Accuracy from Naive approach: 43.96


In [14]:
# To check the accuracy - ML approach
correct_predictions = (df['ML_Sentiment'] == df['ground_truth']).sum()
total_predictions = len(df)
accuracy = (correct_predictions / total_predictions) * 100

print(f'Accuracy from ML approach: {accuracy:.2f}')

Accuracy from ML approach: 36.23


###### With the present approach I believe the Naive approach is better than the ML approach. However, both are pretty bad as the accuracy is just around 40% in either case. Lets try cleaning the data a bit and find a better approach

In [15]:
# Apply the function to review with stopwords removed
df['ML_Sentiment_no_stopwords'] = df['review_no_stopwords'].apply(get_sentiment)

# To check the accuracy - ML approach
correct_predictions = (df['ML_Sentiment_no_stopwords'] == df['ground_truth']).sum()
total_predictions = len(df)
accuracy = (correct_predictions / total_predictions) * 100

print(f'Accuracy from ML approach with stopwords removed dataframe: {accuracy:.2f}')

Accuracy from ML approach with stopwords removed dataframe: 34.78


###### Again a disaster :(
###### I think ML might need more datapoints probably to conduct the analysis.

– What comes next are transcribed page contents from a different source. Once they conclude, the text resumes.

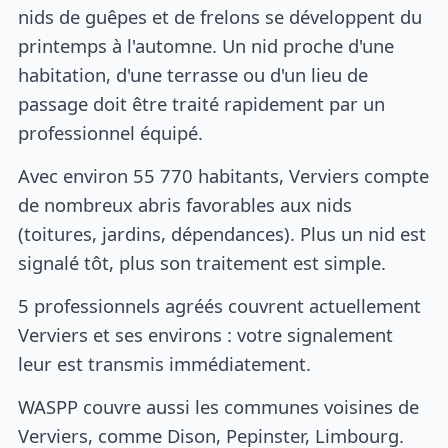
nids de guêpes et de frelons se développent du
printemps à l'automne. Un nid proche d'une
habitation, d'une terrasse ou d'un lieu de
passage doit être traité rapidement par un
professionnel équipé.
Avec environ 55 770 habitants, Verviers compte
de nombreux abris favorables aux nids
(toitures, jardins, dépendances). Plus un nid est
signalé tôt, plus son traitement est simple.
5 professionnels agréés couvrent actuellement
Verviers et ses environs : votre signalement
leur est transmis immédiatement.
WASPP couvre aussi les communes voisines de
Verviers, comme Dison, Pepinster, Limbourg.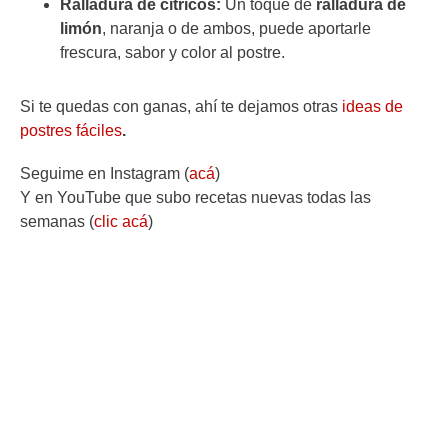
Ralladura de cítricos:
Un toque de
ralladura de
limón
, naranja o de ambos, puede aportarle
frescura, sabor y color al postre.
Si te quedas con ganas, ahí te dejamos otras
ideas de
postres fáciles
.
Seguime en Instagram (
acá
)
Y en YouTube que subo recetas nuevas todas las
semanas (
clic acá
)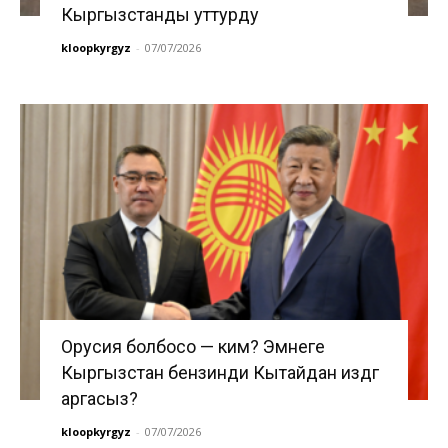
Кыргызстанды уттурду
kloopkyrgyz
-
07/07/2026
Орусия болбосо — ким? Эмнеге
Кыргызстан бензинди Кытайдан издөөгө
аргасыз?
kloopkyrgyz
-
07/07/2026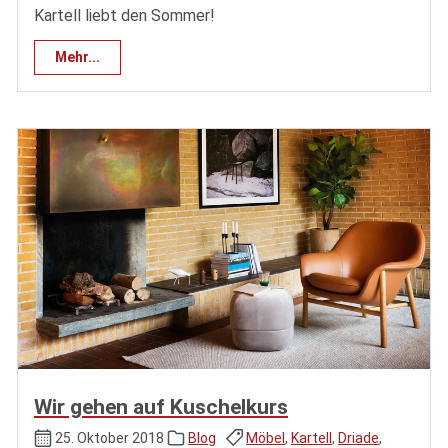
Kartell liebt den Sommer!
Mehr...
Wir gehen auf Kuschelkurs
25. Oktober 2018
Blog
Möbel
,
Kartell
,
Driade
,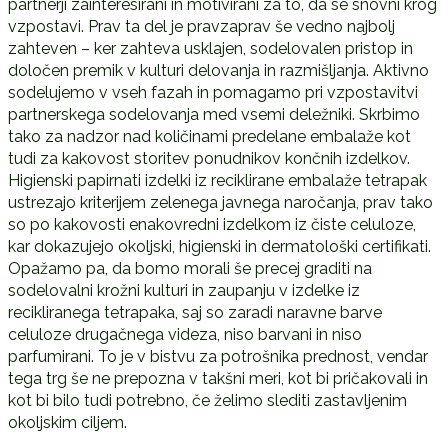
partnerji zainteresirani in motivirani za to, da se snovni krog
vzpostavi. Prav ta del je pravzaprav še vedno najbolj
zahteven – ker zahteva usklajen, sodelovalen pristop in
določen premik v kulturi delovanja in razmišljanja. Aktivno
sodelujemo v vseh fazah in pomagamo pri vzpostavitvi
partnerskega sodelovanja med vsemi deležniki. Skrbimo
tako za nadzor nad količinami predelane embalaže kot
tudi za kakovost storitev ponudnikov končnih izdelkov.
Higienski papirnati izdelki iz reciklirane embalaže tetrapak
ustrezajo kriterijem zelenega javnega naročanja, prav tako
so po kakovosti enakovredni izdelkom iz čiste celuloze,
kar dokazujejo okoljski, higienski in dermatološki certifikati.
Opažamo pa, da bomo morali še precej graditi na
sodelovalni krožni kulturi in zaupanju v izdelke iz
recikliranega tetrapaka, saj so zaradi naravne barve
celuloze drugačnega videza, niso barvani in niso
parfumirani. To je v bistvu za potrošnika prednost, vendar
tega trg še ne prepozna v takšni meri, kot bi pričakovali in
kot bi bilo tudi potrebno, če želimo slediti zastavljenim
okoljskim ciljem.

So, if there is no limitation on system computational speed and the data is huge then Neural Network would work better and also if the ML's hyper parameter can be fine tuned.
###### Naive did better may be because we used domain-specific lexicon that was supplied or say the lexicon was in allignment with the sentiment expression in the given text whereas ML uses a more generalised approach and is not domain specific and might not understand these terms in the context of the reviews.